# What needs to be done
Print the complete set of entries exactly.

# Data to process
* start *
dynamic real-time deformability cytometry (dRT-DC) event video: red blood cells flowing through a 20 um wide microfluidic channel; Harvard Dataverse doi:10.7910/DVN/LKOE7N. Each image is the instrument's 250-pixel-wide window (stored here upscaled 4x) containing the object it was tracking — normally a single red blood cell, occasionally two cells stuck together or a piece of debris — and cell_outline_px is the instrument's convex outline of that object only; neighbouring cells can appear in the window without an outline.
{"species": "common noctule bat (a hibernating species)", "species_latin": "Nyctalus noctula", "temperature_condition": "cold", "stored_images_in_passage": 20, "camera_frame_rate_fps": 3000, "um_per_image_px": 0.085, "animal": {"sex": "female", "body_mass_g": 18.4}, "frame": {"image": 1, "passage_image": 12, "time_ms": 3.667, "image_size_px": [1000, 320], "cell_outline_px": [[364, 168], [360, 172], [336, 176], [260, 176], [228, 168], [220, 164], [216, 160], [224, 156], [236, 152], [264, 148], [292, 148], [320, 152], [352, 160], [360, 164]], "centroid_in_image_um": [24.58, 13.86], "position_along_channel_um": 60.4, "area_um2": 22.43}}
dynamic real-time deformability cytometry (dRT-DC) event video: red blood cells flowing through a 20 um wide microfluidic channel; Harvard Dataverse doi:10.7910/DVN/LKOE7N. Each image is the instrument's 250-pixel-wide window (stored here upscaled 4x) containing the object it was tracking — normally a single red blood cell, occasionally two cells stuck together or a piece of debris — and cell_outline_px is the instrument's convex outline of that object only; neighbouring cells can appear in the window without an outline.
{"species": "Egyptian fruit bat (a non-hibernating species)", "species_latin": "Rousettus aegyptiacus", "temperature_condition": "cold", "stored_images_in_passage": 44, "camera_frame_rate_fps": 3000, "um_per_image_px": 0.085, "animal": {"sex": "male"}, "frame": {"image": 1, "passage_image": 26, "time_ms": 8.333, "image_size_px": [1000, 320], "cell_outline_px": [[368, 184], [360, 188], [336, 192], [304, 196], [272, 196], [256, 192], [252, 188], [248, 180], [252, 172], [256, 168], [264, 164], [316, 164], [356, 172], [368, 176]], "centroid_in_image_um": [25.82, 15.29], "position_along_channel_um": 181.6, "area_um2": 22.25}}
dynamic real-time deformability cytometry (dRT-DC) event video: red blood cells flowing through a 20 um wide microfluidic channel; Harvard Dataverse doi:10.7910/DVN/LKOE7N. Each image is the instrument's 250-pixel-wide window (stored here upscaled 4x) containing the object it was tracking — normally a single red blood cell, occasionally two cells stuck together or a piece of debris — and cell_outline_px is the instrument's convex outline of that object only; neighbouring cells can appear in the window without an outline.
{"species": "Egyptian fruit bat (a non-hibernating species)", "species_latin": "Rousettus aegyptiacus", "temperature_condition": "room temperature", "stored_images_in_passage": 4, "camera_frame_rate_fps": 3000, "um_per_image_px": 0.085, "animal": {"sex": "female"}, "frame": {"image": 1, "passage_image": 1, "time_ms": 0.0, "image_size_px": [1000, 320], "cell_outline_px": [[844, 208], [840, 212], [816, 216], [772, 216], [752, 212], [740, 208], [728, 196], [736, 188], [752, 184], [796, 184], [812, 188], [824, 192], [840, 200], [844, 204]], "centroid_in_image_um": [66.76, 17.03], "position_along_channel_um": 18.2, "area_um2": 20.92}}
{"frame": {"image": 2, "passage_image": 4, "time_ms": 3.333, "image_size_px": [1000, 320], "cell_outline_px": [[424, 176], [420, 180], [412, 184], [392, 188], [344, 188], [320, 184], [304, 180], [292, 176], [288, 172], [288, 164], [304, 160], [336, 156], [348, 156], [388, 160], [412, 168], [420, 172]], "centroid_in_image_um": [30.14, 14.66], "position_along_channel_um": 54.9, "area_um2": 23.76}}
* end *
# Output
dynamic real-time deformability cytometry (dRT-DC) event video: red blood cells flowing through a 20 um wide microfluidic channel; Harvard Dataverse doi:10.7910/DVN/LKOE7N. Each image is the instrument's 250-pixel-wide window (stored here upscaled 4x) containing the object it was tracking — normally a single red blood cell, occasionally two cells stuck together or a piece of debris — and cell_outline_px is the instrument's convex outline of that object only; neighbouring cells can appear in the window without an outline.
{"species": "common noctule bat (a hibernating species)", "species_latin": "Nyctalus noctula", "temperature_condition": "cold", "stored_images_in_passage": 20, "camera_frame_rate_fps": 3000, "um_per_image_px": 0.085, "animal": {"sex": "female", "body_mass_g": 18.4}, "frame": {"image": 1, "passage_image": 12, "time_ms": 3.667, "image_size_px": [1000, 320], "cell_outline_px": [[364, 168], [360, 172], [336, 176], [260, 176], [228, 168], [220, 164], [216, 160], [224, 156], [236, 152], [264, 148], [292, 148], [320, 152], [352, 160], [360, 164]], "centroid_in_image_um": [24.58, 13.86], "position_along_channel_um": 60.4, "area_um2": 22.43}}
dynamic real-time deformability cytometry (dRT-DC) event video: red blood cells flowing through a 20 um wide microfluidic channel; Harvard Dataverse doi:10.7910/DVN/LKOE7N. Each image is the instrument's 250-pixel-wide window (stored here upscaled 4x) containing the object it was tracking — normally a single red blood cell, occasionally two cells stuck together or a piece of debris — and cell_outline_px is the instrument's convex outline of that object only; neighbouring cells can appear in the window without an outline.
{"species": "Egyptian fruit bat (a non-hibernating species)", "species_latin": "Rousettus aegyptiacus", "temperature_condition": "cold", "stored_images_in_passage": 44, "camera_frame_rate_fps": 3000, "um_per_image_px": 0.085, "animal": {"sex": "male"}, "frame": {"image": 1, "passage_image": 26, "time_ms": 8.333, "image_size_px": [1000, 320], "cell_outline_px": [[368, 184], [360, 188], [336, 192], [304, 196], [272, 196], [256, 192], [252, 188], [248, 180], [252, 172], [256, 168], [264, 164], [316, 164], [356, 172], [368, 176]], "centroid_in_image_um": [25.82, 15.29], "position_along_channel_um": 181.6, "area_um2": 22.25}}
dynamic real-time deformability cytometry (dRT-DC) event video: red blood cells flowing through a 20 um wide microfluidic channel; Harvard Dataverse doi:10.7910/DVN/LKOE7N. Each image is the instrument's 250-pixel-wide window (stored here upscaled 4x) containing the object it was tracking — normally a single red blood cell, occasionally two cells stuck together or a piece of debris — and cell_outline_px is the instrument's convex outline of that object only; neighbouring cells can appear in the window without an outline.
{"species": "Egyptian fruit bat (a non-hibernating species)", "species_latin": "Rousettus aegyptiacus", "temperature_condition": "room temperature", "stored_images_in_passage": 4, "camera_frame_rate_fps": 3000, "um_per_image_px": 0.085, "animal": {"sex": "female"}, "frame": {"image": 1, "passage_image": 1, "time_ms": 0.0, "image_size_px": [1000, 320], "cell_outline_px": [[844, 208], [840, 212], [816, 216], [772, 216], [752, 212], [740, 208], [728, 196], [736, 188], [752, 184], [796, 184], [812, 188], [824, 192], [840, 200], [844, 204]], "centroid_in_image_um": [66.76, 17.03], "position_along_channel_um": 18.2, "area_um2": 20.92}}
{"frame": {"image": 2, "passage_image": 4, "time_ms": 3.333, "image_size_px": [1000, 320], "cell_outline_px": [[424, 176], [420, 180], [412, 184], [392, 188], [344, 188], [320, 184], [304, 180], [292, 176], [288, 172], [288, 164], [304, 160], [336, 156], [348, 156], [388, 160], [412, 168], [420, 172]], "centroid_in_image_um": [30.14, 14.66], "position_along_channel_um": 54.9, "area_um2": 23.76}}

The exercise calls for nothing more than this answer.